[Stored data entries]

● ● ●

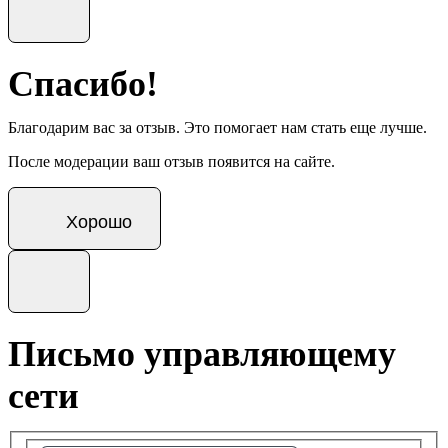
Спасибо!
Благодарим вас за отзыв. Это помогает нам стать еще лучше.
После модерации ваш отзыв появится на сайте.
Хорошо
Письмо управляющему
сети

● ● ●

**Work request**
An exact copy of every entry above is needed, with the pictures left out.

**Solution below**
Спасибо!
Благодарим вас за отзыв. Это помогает нам стать еще лучше.
После модерации ваш отзыв появится на сайте.
Хорошо
Письмо управляющему
сети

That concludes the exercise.